Esa noche para el Nico sería su primer enfrentamiento. El jefe de la banda le dio un garrote que caló con las dos manos; se le marcó en los brazos, las venas y los músculos correosos.
Recién pintaba la noche, en la obscuridad salieron de la choza guiados por su líder, quien era seguido por un rastro de cuerpos tenebrosos y enclenques de muchachos decididos, enmudecidos. Para encontrarse con los cholos de la 10, quienes se sentían dueños del aire caliente que recorría el temor de los habitantes y de las zonas con mayor venta de yerba. Se oyeron los portazos de los vecinos asustados, al unísono con el eco rasposo de las piedras rascando la tierra seca a una velocidad estrepitosa, eran cientos de pasos desfilando hasta encontrarse en un choque de sombras desfiguradas por las luces pálidas de los pocos focos incandescentes.
La penumbra arrojó tronidos de algún balazo de las pocas pistolas que se podían conseguir, de pedradas encajadas en la carne y trancazos clavados en los huesos.
El Nico demostró su barbaridad, la adrenalina se le escapó como estela de bruma, en el semblante se le entiesó un gesto pintado por la furia y el miedo. Aventó garrotazos hasta que colisionó en la dureza; sintió el palo tieso ablandarse en el cráneo roto de un sujeto que se acercó amenazante, en un instante el garrote se le volvió una esponja que absorbió hasta la masa encefálica, arropado por la tibieza de la sangre desprendida. El Nico observó el cuerpo derramado sobre la tierra protectora, después arrancó despavorido por el mismo camino que lo escupió a la trifulca. Pronto le dio alcance su jefe, lo encontró agazapado y jadeante, recargado en un ciruelo paludo afuera del jacal del que habían fraguado esa noche. Le dijo que había matado a uno de los chingones, que se fuera a su casa.

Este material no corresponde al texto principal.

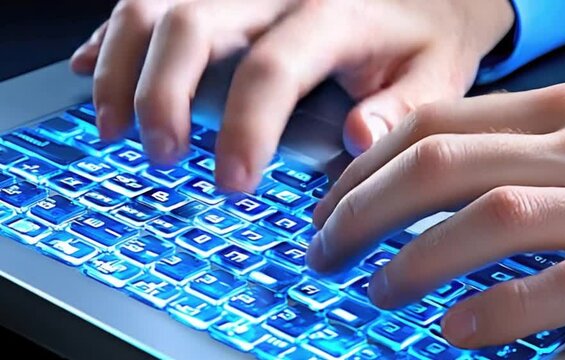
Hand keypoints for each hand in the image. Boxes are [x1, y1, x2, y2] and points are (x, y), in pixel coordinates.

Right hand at [70, 0, 513, 191]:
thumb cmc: (429, 33)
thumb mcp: (437, 74)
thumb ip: (400, 108)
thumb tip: (359, 140)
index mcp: (335, 14)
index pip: (273, 69)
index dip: (244, 128)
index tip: (231, 182)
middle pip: (192, 22)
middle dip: (161, 92)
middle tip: (160, 153)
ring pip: (156, 4)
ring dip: (122, 64)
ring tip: (113, 124)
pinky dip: (115, 35)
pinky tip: (95, 66)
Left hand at [309, 82, 564, 347]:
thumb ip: (505, 157)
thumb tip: (409, 193)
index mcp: (560, 112)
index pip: (431, 127)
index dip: (363, 169)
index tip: (326, 208)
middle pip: (440, 167)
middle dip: (363, 211)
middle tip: (325, 252)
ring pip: (495, 218)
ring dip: (417, 260)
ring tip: (377, 292)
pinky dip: (505, 311)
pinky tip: (457, 332)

El Nico se fue, zigzagueando entre los toldos, con el miedo teñido en los ojos, resoplando y con los vellos de la espalda erguidos, la luz grisácea de las lámparas en los postes soltó a lo lejos la tira de una sombra humana engullendo las piedras sueltas, frotadas por sus huaraches de tiras de cueros y suela de llanta. Penetró en la cueva negra de su casa, quedamente, para no despertar el rechinido de la puerta de lámina al sobar el suelo, con la prisa en las manos agrietadas y sucias. Se escondió debajo de su catre de jarcia, su mente enloquecida repasó las escenas violentas como un torbellino, se abrazó las piernas para sacudirse la negrura de la conciencia que lo invadió, con la mandíbula temblorosa apretada contra las rodillas y el corazón en las manos, escapándosele.
Al día siguiente, el destino ineludible con sus diferentes talantes le aguardaba impacientemente.
Erika Cháidez
Nací en Sinaloa, crecí en la ciudad de Culiacán en la época de las balaceras que arrullaban toda la noche. Estudié Ciencias de la Comunicación y Relaciones Públicas en Los Mochis, Sinaloa. En 1999 migré a la Ciudad de México, en 2011 a Valle de Bravo donde escribí una biografía novelada que ganó el concurso de Premios Demac 2012. Estudié el Diplomado en Creación Literaria en el CCLXV, Literatura Mexicana en la UAM, así como varios talleres de creación literaria y otras disciplinas.